California Rep. Jane Harman, the top Democrat on the House Intelligence Committee, has asked the State Department for two different versions of the memo from its bureau of intelligence and research that discussed Plame, a congressional aide said. The aide spoke on condition of anonymity because of the investigation’s sensitivity.
The memo could have been the way someone in the White House learned and then leaked the information that Plame worked for the CIA and played a role in sending Wilson to Africa to explore whether Iraq was interested in obtaining uranium from Niger for nuclear weapons.
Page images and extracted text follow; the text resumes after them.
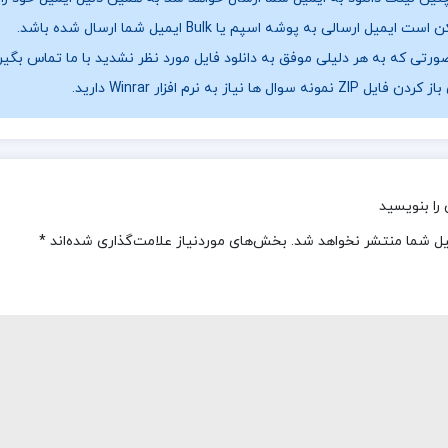
ست ایمیل ارسالی به پوشه اسپم یا Bulk ایمیل شما ارسال شده باشد.
ورتی که به هر دلیلی موفق به دانلود فایل مورد نظر نشدید با ما تماس بگیر
فایل ZIP نمونه سوال ها نیاز به نرم افزار Winrar دارید.
را بنویسید
یل شما منتشر نخواهد شد.
بخش‌های موردنیاز علامت‌گذاری شده‌اند
*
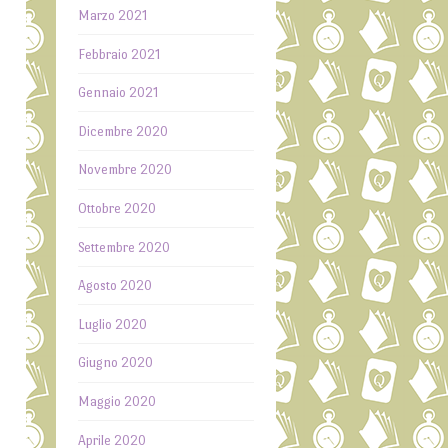
Marzo 2021
Febbraio 2021
Gennaio 2021
Dicembre 2020
Novembre 2020
Ottobre 2020
Settembre 2020
Agosto 2020
i
Luglio 2020
o
i
Giugno 2020
o
Maggio 2020
n
e
Aprile 2020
The background on the memos is muddled. One version, produced on June 10th, 2003, was analyzed last week by Walter Pincus and Jim VandeHei of the Washington Post, and two weeks ago by Richard Stevenson in the NYT. The Post reported that INR’s Carl Ford reprinted the memo for Colin Powell right after Joe Wilson’s editorial was published. It’s not clear if there were any other changes to the memo.
The memo(s) raise several important questions:

  • Who asked for it prior to June 10th? The 6/10 memo was addressed to Marc Grossman, then the under secretary of state for political affairs, but it’s not clear that he was the person who asked for the memo.
  • Who produced the memo? No one within State has claimed authorship of the document.
  • Was the document accurate? The CIA has consistently denied that Plame sent Wilson to Niger, and there is evidence to suggest that the memo(s) were based on notes taken by a person who was not in the room at the time the decision to send Wilson was made. Without seeing the text of the State memo or knowing how and when they were produced, it’s impossible to judge the merits of these claims.
  • Who saw the memo after it was produced, and when? At this point, the White House claims that the June 10th memo was not sent to the White House, and that the July 6 version was sent to Air Force 1 and played no role in Rove’s leaking of Plame’s identity. The custody chain of the memos needs to be followed.

In other interesting news, the Denver Post reports former EPA chief Christie Whitman critiquing political polarization and giving her own party a tongue lashing:

As a result, merely demonstrating a willingness to discuss embryonic stem-cell research or same-sex marriage gets GOP politicians like Whitman ostracized or labeled a RINO, or “Republican in name only,” she told The Denver Post before her talk Tuesday at the Aspen Institute’s summer speaker series.
“They believe you’re either 100 percent with us or you’re the enemy. You’re not just against us; you’re evil, and we need to take you out,” Whitman said.
While the Democrats have the same pressures from the left, she said the GOP is pulled more visibly toward the right wing because “the levers of control are in the hands of people who have a much more narrow definition of what it means to be a Republican than I grew up with.”

[via ProgressNow]
Also of note, AP’s Barry Schweid reports that Sandy Berger and Brent Scowcroft have released a report for the Council on Foreign Relations criticizing the administration’s planning for the post-war period.